The Race for Paradise: An Islamic History of the Crusades
- Author: Paul M. Cobb
- Subject: History
- Publication date: 2014
- ISBN: 978-0199532018

= The Race for Paradise =

2014 work on the history of the crusades

The Race for Paradise: An Islamic History of the Crusades is a work on the history of the crusades by Paul M. Cobb, focusing on the perspective of medieval Muslims.

==Synopsis==
Instead of following the traditional chronology of The Crusades—beginning with the Council of Clermont and the First Crusade, and ending with the Siege of Acre—Cobb begins with the Norman conquest of Sicily and ends with the 1453 Ottoman Conquest of Constantinople. Also avoided is the numerical progression of the Crusades, in favour of a compressive view of the clash between the Islamic and Christian world's throughout the Mediterranean. The work is organised chronologically into 9 chapters, each focussing on concurrent in different regions.

==Reception==
Beth Spacey, in the British Journal for Military History found the book "reward[ed] the reader with both breadth and depth", which she thought would be valuable "to specialist and non-specialist readers alike".

Roberto Celestre, in Oriente Moderno, was complimentary of the serious attempt to present an Islamic perspective on the crusades without demonising the crusaders. Similarly, Alex Mallett, in the Bulletin of the School of Oriental & African Studies, thought it compared well to previous attempts at a study of the Islamic perspective on the conflict which were either sensationalist—such as The Crusades through Arab Eyes—or lacking the general political history—The Crusades: Islamic Perspectives. Overall, he called it an "exceptional [...] introduction to the Muslim side of the Crusades".

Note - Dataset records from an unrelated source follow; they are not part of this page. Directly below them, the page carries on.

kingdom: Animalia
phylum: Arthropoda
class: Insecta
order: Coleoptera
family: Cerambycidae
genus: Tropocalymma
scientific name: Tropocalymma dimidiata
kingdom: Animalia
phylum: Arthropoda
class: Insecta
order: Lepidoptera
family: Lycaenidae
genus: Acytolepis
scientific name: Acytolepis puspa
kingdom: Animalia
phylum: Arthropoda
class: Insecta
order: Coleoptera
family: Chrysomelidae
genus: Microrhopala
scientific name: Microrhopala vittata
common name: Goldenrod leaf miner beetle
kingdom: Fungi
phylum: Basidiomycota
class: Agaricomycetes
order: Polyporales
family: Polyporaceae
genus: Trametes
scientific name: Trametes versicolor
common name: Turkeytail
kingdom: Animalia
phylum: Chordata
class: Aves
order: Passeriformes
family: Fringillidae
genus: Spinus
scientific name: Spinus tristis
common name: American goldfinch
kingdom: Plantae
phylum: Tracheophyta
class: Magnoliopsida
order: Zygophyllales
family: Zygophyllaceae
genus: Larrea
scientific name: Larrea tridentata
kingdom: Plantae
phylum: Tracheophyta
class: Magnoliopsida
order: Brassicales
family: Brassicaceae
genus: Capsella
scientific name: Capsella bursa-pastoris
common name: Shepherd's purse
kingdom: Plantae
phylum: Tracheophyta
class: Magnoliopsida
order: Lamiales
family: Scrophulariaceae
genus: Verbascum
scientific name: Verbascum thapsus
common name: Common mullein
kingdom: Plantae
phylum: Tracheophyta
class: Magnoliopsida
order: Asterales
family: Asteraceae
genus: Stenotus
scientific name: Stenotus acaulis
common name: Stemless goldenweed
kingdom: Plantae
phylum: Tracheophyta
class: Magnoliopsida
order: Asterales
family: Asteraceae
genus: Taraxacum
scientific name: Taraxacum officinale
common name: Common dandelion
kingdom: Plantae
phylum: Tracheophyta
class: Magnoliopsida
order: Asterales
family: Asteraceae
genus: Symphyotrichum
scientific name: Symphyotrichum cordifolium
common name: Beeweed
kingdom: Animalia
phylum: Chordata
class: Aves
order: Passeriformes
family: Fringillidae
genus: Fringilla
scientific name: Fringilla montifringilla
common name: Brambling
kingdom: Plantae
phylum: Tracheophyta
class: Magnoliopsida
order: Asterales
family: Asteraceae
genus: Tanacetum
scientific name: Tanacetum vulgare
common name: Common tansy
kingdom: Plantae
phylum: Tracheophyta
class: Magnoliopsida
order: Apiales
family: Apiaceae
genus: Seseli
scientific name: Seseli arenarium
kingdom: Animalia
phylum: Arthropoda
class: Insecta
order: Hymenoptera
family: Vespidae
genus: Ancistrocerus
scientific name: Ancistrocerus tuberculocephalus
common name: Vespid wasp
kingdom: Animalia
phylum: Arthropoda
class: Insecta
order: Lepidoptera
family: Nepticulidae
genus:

Stephanie Honchell, in the Review of Middle East Studies, called it an "impressive and thought-provoking contribution
to the historiography of both the Crusades and the Islamic world" and "original and innovative work". He also thought that the periodization that Cobb proposed "promotes a shift away from Eurocentrism". Niall Christie, in The Historian, also called it a "an outstanding history of the Muslim experience of the Crusades".